A further 813 deaths were announced by the Department of Health (DoH), bringing the number of hospital fatalities to 20,319.
NHS England said 711 people had died in hospital, with Public Health Wales reporting 23 deaths and the Scottish government an additional 47.
It is less than a month since NHS England medical director Stephen Powis warned keeping the number of UK deaths below 20,000 would be a “good result” – contradicting projections at the time forecasting nearly a quarter of that number of lives would be lost.
The UK is now the fifth country in the world to pass the grim milestone of 20,000 confirmed deaths, following Italy, the US, France and Spain.
However, the true figure is likely to be far higher when accounting for those in care homes and the wider community, which are not revealed until days later as a result of how they are recorded.
The home secretary Priti Patel, holding the government’s daily coronavirus press conference, said: “As the deaths caused by this terrible virus pass another tragic and terrible milestone, the entire nation is grieving.”

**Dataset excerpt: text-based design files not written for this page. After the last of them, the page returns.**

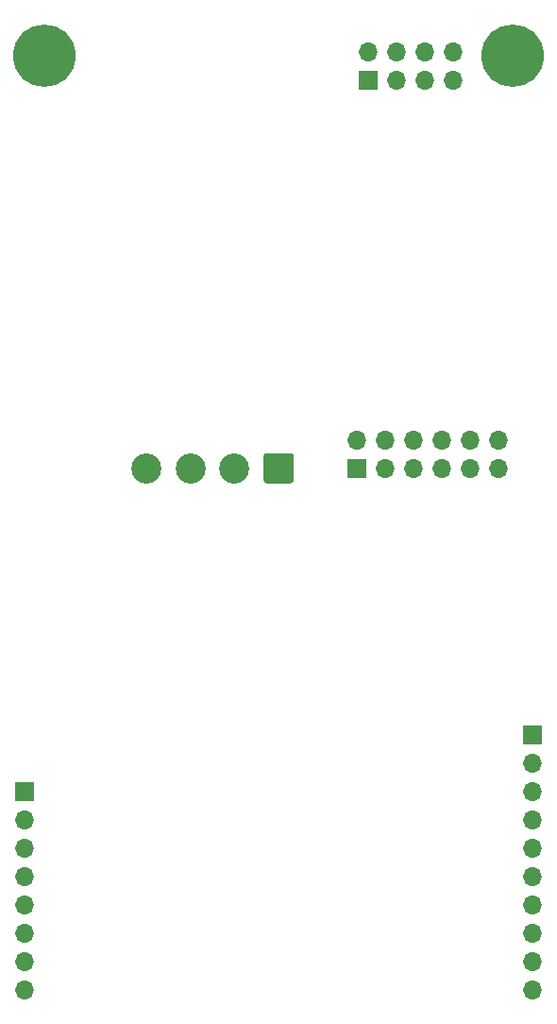
<source format=gbr>
%TF.GenerationSoftware,KiCad,Pcbnew,(5.1.9-0-10_14)*%
%TF.CreationDate,2021-03-07T13:53:49+01:00*%
%TF.ProjectId,ADC Piggy Board,41444320-5069-4676-9779-20426f617264,rev?*%
%TF.SameCoordinates,Original*%
%TF.FileFunction,Soldermask,Bot*%
%TF.FilePolarity,Negative*%
%FSLAX46Y46*%
G04 Gerber Fmt 4.6, Leading zero omitted, Abs format (unit mm)*
G04 Created by KiCad (PCBNEW (5.1.9-0-10_14)) date 2021-03-07 13:53:49*
%MOMM*%
%LPD*%
G01*
G04 APERTURE LIST*
%ADD10O,1.700000X1.700000*%
%ADD11R,1.700000X1.700000*%
%ADD12C,2.700000*%
%ADD13C,5.600000*%
G04 APERTURE END LIST*
D10*
%TO.C,J7*%
X169700000Y-88460000D03*
X169700000Y-91000000D03*
X167160000Y-88460000D03*
X167160000Y-91000000D03*
X164620000Y-88460000D03*
X164620000Y-91000000D03*
X162080000Y-88460000D03*
X162080000Y-91000000D03*
X159540000Y-88460000D03*
X159540000Y-91000000D03*
X157000000Y-88460000D03*
D11*
X157000000Y-91000000D03*
%TD*%
D10*
%TO.C,J1*%
X165620000Y-53710000D03*
X165620000Y-56250000D03*
X163080000Y-53710000D03*
X163080000Y-56250000D03*
X160540000Y-53710000D03*
X160540000Y-56250000D03*
X158000000Y-53710000D03*
D11*
X158000000Y-56250000D03*
%TD*%
D12*
%TO.C,J6*%
X138120000Y-91000000D03*
X142080000Y-91000000D03*
X146040000Y-91000000D03*
G36*
G01*
X151350000Y-89900001D02*
X151350000Y-92099999D01*
G75*
G02*
X151099999Y-92350000I-250001J0D01*
G01*
X148900001Y-92350000D01*
G75*
G02*
X148650000Y-92099999I0J250001D01*
G01*
X148650000Y-89900001D01*
G75*
G02*
X148900001Y-89650000I250001J0D01*
G01*
X151099999Y-89650000D01*
G75*
G02*
X151350000Y-89900001I0J-250001D01*
G01*
G37*
%TD*%
D13*
%TO.C,H2*%
X171000000Y-54000000D03*
%TD*%
%TO.C,H1*%
X129000000Y-54000000D03*
%TD*%
D10*
%TO.C,J4*%
X127200000Y-137780000D03*
X127200000Y-135240000D03*
X127200000Y-132700000D03*
X127200000Y-130160000D03*
X127200000Y-127620000D03*
X127200000Y-125080000D03*
X127200000Y-122540000D03*
D11*
X127200000Y-120000000D03*
%TD*%
D10*
%TO.C,J3*%
X172800000Y-137780000D03*
X172800000Y-135240000D03*
X172800000Y-132700000D03*
X172800000Y-130160000D03*
X172800000Y-127620000D03*
X172800000Y-125080000D03*
X172800000Y-122540000D03*
X172800000Y-120000000D03*
X172800000Y-117460000D03*
D11*
X172800000Y-114920000D03*
%TD*%
M02*

</source>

The Department of Health also revealed that on the first day of all key workers being made eligible for testing, just 28,760 tests were carried out – less than a third of the 100,000 daily target set for Thursday.
Some 46,000 people applied for tests on Friday, transport secretary Grant Shapps revealed at that evening’s briefing, however the government’s allocation of 5,000 home test kits had run out within two minutes of the site going live at 8am.
The official application website was closed hours later after the 15,000 appointments for drive through tests were also snapped up, forcing the DoH to apologise “for any inconvenience”.
Dr Simon Eccles, deputy CEO at NHSX, said an “amazing team who worked all night” enabled the website to reopen on Saturday, adding: “If we’d waited until we had the full 100k, to launch, no one would have had a test today.”
NHS England medical director Stephen Powis told BBC Breakfast that testing capacity on Saturday would be at 50,000.